When an action potential in a T tubule reaches each piece of sarcoplasmic reticulum, the action potential triggers the opening of Ca++ channels in the sarcoplasmic reticulum. As a result, Ca++ flows out of the sarcoplasmic reticulum and into the saromere with its thick and thin filaments. This causes the filaments to start sliding and thus the sarcomere to shorten. But very quickly, the Ca++ is actively transported back into the sarcoplasmic reticulum and the sarcomere relaxes.
The thick filaments are comprised of an elongated protein called myosin. Each myosin molecule is shaped like a golf club, with the head of the golf club pointed out from the surface of the thick filament. This structure will form the cross bridge that binds to the thin filament.

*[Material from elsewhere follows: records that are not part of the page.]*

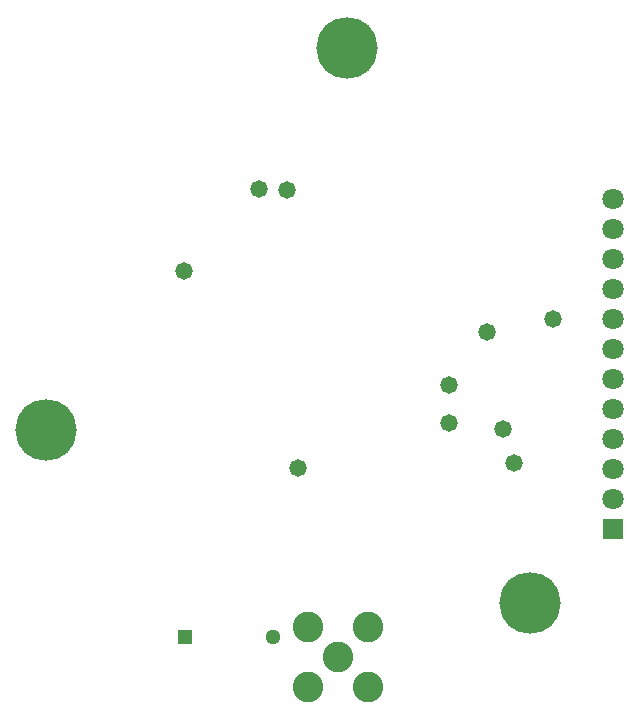
<source format=gbs>
G04*
G04 #@! TF.GenerationSoftware,Altium Limited,Altium Designer,22.2.1 (43)*
G04*
G04 Layer_Color=16711935*
%FSLAX23Y23*%
%MOIN*%
G70*
G04*
G04 #@! TF.SameCoordinates,341014A0-F451-4C88-BB74-CD236E81B47C*
G04*
G04*
G04 #@! TF.FilePolarity,Negative*
G04*
G01*
G75*
%ADD41C,0.205*%
%ADD42C,0.051*%
%ADD43R,0.051X0.051*%
%ADD44C,0.102*%
%ADD45C,0.071*%
%ADD46R,0.071X0.071*%
%ADD47C,0.058*%
D41*
X4395Y2530D02*
D03*
X2780Y3105D02*
D03*
X3785Y4380D02*
D03*
D42*
X3538Y2415D02*
D03*
D43*
X3242D02*
D03*
D44*
X3755Y2350D02*
D03*
X3655Y2450D02*
D03*
X3855D02*
D03*
Y2250D02*
D03*
X3655D02*
D03*
D45*
X4670Y3575D02*
D03*
Y2875D02*
D03*
Y3875D02*
D03*
Y3775D02*
D03*
Y3675D02*
D03*
Y3475D02*
D03*
Y3375D02*
D03*
Y3175D02*
D03*
Y2975D02*
D03*
Y3075D02*
D03*
Y3275D02*
D03*
D46*
Y2775D02*
D03*
D47*
X4340Y2995D02*
D03*
X4305Y3110D02*
D03*
X3585Y3905D02*
D03*
X4470Y3475D02*
D03*
X4250Y3432D02*
D03*
X3621Y2980D02*
D03*
X3490Y3910D02*
D03*
X3240Y3635D02*
D03*
X4125Y3255D02*
D03*
Y3130D02*
D03*
M02*

</source>
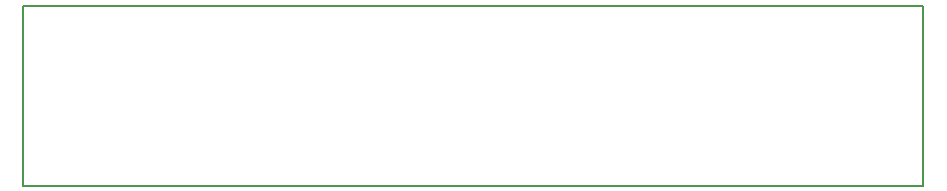
<source format=gts>
G04 Smart Collar 2.0 - Top Solder Mask Layer*
%FSLAX24Y24*%
%MOIN*%
%ADD10C,0.0060*%
D10*
X020000Y012000D02*
X050000Y012000D01*
X050000Y018000D01*
X020000Y018000D01*
X020000Y012000D01*
M02*

</source>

Actin is the main protein of the thin filament. A second protein, called troponin, is found at intervals. When Ca++ binds to troponin, this allows myosin heads to bind to the actin of the thin filament, creating cross bridges. The cross bridges then pull on the thin filaments, causing the sarcomere to shorten. The cross bridges then release the actin, with one molecule of ATP used by each cross bridge in each cycle. When Ca++ is present, this cycling of cross bridges continues and the filaments continue to slide with respect to one another. When Ca++ goes back into the sarcoplasmic reticulum, the contraction stops.
Next to each muscle fiber are a few small satellite cells, which retain some of the embryonic characteristics. Notably, they can fuse with damaged muscle fibers and help repair the damage.